• GIVEN TEXT:
· · · ·
Reeb Cycles co-opting one of my sticker slogans for their own purposes is still dumb. The least they could have done was change the font.
In the wake of that, a fella from the company in question reached out first saying that ‘GFY’ couldn’t be copyrighted, that there were no similar design elements, and claiming a clear and vast difference between the stickers in that theirs say ‘you’, and mine say ‘yourself’.
After spending most of my Saturday trying to wrap my mind around those observations, I thought it wise to make an attempt at clearing up any misconceptions, so with today’s effort, and to the best of my ability, I’ll break down the whole story.
It was at some point in (if I recall correctly) 2012 or so, when the proprietor of a renowned bike shop in Boulder sent me an image of a Reeb sticker pack featuring a decal that looked and read a fair amount like one I had available in the store;
I promptly sent them an email saying that this was a sticker I’d begun making in 2007 for my Drunkingham imprint, (the first digital evidence for which I found occuring on July 18th, 2008), and that with all of the words available in the English language, if they could perhaps assemble an assortment that was a bit more specific to their brand, that that would be pretty cool.
With that, I received no response, and so I let sleeping dogs lie. I’m not a litigious sort, I don’t care for drama, and I didn’t presume it was a malicious affront, so getting Loudass on the case just seemed like overkill. In reality, I hoped they’d just stop using it on their own.
Every few months I would come across an image of some of Reeb’s branding which would kinda make the skin crawl up my neck, but again, I said nothing, because it seemed like more effort than it was worth.
Unrelated, (but kinda), along the way, another website who is fond of promoting beer and bikes began freely utilizing a few of my sticker slogans, at which point I kindly asked in no uncertain terms if he’d knock it off. His response? “we’re all in this together. It’s all good.”
As hard to believe as it was that I had to, I explained that the phrasing and aesthetic is specific to this site, and how I make a living. Co-opting content creates confusion, which can ultimately adversely affect me financially. He grunted some response or another, and again, the grief was temporarily quelled.
However, with each exchange of this sort, the slow boil continued, until this weekend, when I just made mention in passing, and promptly came to find out that more than a small number of people assumed I was working with Reeb, or had had some hand in their company branding.
This prompted me to bring it to light and explain my position as concisely as possible.
More than just a cornerstone of this site, the intellectual property, and creative content is the very foundation on which it’s built. I pride myself on generating the good words in the form of posts, freelance work, as well as general product development. When another company decides they’ll dip into my tub, and take a drink of what I’m bathing in, that compromises the integrity of my ‘brand’. As silly as it might sound, this site isn’t just a fun hobby. This is how I generate my livelihood. This is how I pay my bills, and buy groceries, and very literally survive.
· · · ·
• AVAILABLE DATA:
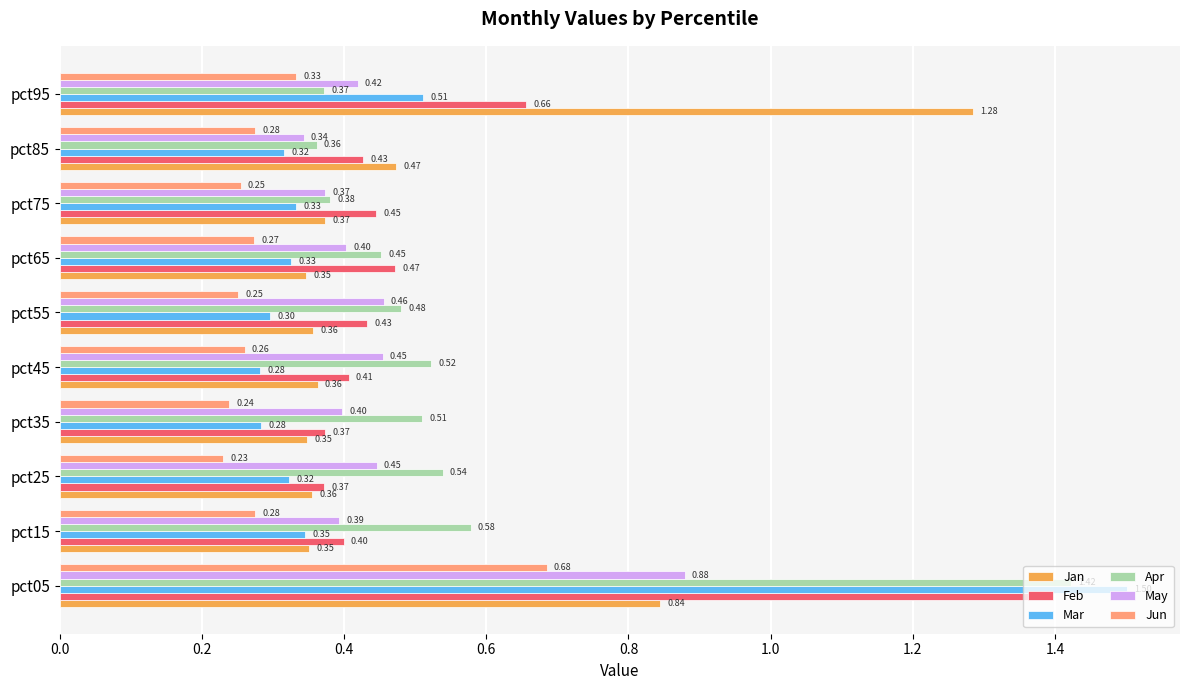

List the series in order of their peak value, lowest first.

Jun, May, Jan, Feb, Apr, Mar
· · · ·
• WHAT YOU NEED TO DO:
Please copy the passage of the sticker-slogan post word for word, between "In the wake" and "mine say ‘yourself’.", inclusive.

• TASK RESULT:
In the wake of that, a fella from the company in question reached out first saying that ‘GFY’ couldn’t be copyrighted, that there were no similar design elements, and claiming a clear and vast difference between the stickers in that theirs say ‘you’, and mine say ‘yourself’.